Minnesota will hold its first-ever sandhill crane season this fall, the Minnesota Department of Natural Resources announced Monday.

The season will open Sept. 4, the same day as the early goose season. The regular waterfowl season opens at 9 a.m. on Oct. 2.

A Youth Waterfowl Hunting Day will be Sept. 18.

Final decisions about waterfowl limits and season length will be made after the Mississippi Flyway Council meetings later this month.

The sandhill crane season will run from Sept. 4 through Oct. 10 in the Northwest Goose Zone, which includes portions of Kittson, Roseau, Marshall, Pennington, Red Lake and Polk counties.

There will be a daily bag limit of two birds with a possession limit of four. Shooting hours are one-half hour before sunrise to sunset until the opening day of duck season on Oct. 2, when shooting hours for sandhill cranes are the same as for waterfowl.

Ten other Central Flyway states, including North and South Dakota, have been hunting cranes for years, said Dennis Simon, DNR chief of wildlife.

The meat of sandhill cranes is considered fine table fare, sometimes referred to as "ribeye in the sky."

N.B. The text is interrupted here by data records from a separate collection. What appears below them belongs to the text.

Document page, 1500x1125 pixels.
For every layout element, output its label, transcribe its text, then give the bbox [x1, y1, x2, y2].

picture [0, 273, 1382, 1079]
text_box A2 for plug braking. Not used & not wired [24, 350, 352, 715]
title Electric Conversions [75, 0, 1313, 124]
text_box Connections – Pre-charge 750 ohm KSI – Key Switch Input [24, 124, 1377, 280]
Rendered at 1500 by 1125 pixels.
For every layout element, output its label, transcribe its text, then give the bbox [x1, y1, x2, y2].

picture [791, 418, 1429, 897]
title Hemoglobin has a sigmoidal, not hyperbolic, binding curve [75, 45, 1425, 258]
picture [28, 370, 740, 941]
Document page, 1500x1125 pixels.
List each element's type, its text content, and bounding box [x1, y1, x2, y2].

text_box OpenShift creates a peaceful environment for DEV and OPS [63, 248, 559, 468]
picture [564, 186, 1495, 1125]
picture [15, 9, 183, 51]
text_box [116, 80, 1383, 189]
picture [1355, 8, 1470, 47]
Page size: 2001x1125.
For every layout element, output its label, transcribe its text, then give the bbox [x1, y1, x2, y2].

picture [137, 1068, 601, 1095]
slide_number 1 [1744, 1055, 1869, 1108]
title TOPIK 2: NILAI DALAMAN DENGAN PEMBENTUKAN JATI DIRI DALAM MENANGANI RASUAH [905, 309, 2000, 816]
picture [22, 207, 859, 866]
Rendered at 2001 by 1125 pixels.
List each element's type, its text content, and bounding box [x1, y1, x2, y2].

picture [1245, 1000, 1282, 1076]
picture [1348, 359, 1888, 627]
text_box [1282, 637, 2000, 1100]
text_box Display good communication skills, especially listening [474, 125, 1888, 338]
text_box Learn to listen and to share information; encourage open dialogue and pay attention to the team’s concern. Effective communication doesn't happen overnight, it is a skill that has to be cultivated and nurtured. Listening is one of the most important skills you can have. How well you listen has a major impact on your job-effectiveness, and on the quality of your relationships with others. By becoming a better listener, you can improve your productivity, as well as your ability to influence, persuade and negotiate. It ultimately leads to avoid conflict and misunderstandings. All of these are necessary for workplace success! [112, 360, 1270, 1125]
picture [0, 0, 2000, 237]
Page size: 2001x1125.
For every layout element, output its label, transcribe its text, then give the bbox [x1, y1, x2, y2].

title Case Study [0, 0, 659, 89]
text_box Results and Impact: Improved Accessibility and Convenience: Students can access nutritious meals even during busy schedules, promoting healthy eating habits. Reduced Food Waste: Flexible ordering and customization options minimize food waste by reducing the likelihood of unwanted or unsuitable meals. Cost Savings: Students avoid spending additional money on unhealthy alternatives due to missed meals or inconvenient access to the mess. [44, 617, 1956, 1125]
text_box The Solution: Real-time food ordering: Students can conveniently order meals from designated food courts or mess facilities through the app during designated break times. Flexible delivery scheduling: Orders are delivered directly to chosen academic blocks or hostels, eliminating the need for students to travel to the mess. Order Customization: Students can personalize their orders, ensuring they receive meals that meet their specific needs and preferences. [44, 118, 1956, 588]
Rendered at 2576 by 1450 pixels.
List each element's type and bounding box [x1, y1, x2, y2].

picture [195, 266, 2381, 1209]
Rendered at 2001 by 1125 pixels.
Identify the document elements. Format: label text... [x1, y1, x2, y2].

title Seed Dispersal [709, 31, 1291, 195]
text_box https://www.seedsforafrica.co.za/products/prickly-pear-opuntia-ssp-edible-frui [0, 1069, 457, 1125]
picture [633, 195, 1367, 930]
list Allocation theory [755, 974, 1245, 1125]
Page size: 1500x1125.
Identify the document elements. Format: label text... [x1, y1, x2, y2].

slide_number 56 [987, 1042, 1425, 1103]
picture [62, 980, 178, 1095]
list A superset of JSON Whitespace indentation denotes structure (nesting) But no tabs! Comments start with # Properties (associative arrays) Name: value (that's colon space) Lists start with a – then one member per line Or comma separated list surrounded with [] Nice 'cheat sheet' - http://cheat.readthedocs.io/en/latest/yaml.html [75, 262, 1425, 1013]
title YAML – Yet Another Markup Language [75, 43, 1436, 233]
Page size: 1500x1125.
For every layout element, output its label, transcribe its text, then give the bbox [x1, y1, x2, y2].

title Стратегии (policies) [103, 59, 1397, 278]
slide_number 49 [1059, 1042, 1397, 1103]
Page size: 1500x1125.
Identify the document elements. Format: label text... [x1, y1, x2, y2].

Sandhill cranes that occur in northwestern Minnesota are part of the midcontinent population, which is estimated at more than 450,000, according to the DNR. The population is well above the U.S. Fish and Wildlife Service population goal of 359,000, said Dave Schad, director of the DNR's Fish and Wildlife Division. Sandhill cranes have been hunted in some states since 1961.

Schad said the DNR has been discussing a crane season internally for a couple of years and listed the possibility of a crane season among items discussed at spring wildlife meetings held around the state. No wider series of public meetings was held on a proposed crane season. The season was approved by the U.S. Fish and Wildlife Service.

Objections to a season have been minimal, Schad said.

"It's been fairly quiet, in part because this population we're hunting is being hunted in many other states," Schad said.

Duluth's Jan Green, a longtime birder and environmental activist, is concerned about how the sandhill crane hunting season came to be.

"In terms of public input, there was no public process," Green said. "It would seem it's just DNR staff talking to the federal (U.S. Fish and Wildlife Service) staff without the citizens in Minnesota being involved in this discussion at all."

Green says she is not opposed to a crane season.

"I'm worried more about the process than anything else," she said.

Currently, sandhill cranes are listed as "protected" species in Minnesota, like other waterfowl. The DNR commissioner has the authority to establish seasons on protected species within federal frameworks.

Hunters will be required to use nontoxic shot and possess a $3.50 permit when crane hunting. Permits can be purchased at any of the 1,600 DNR license vendors across the state.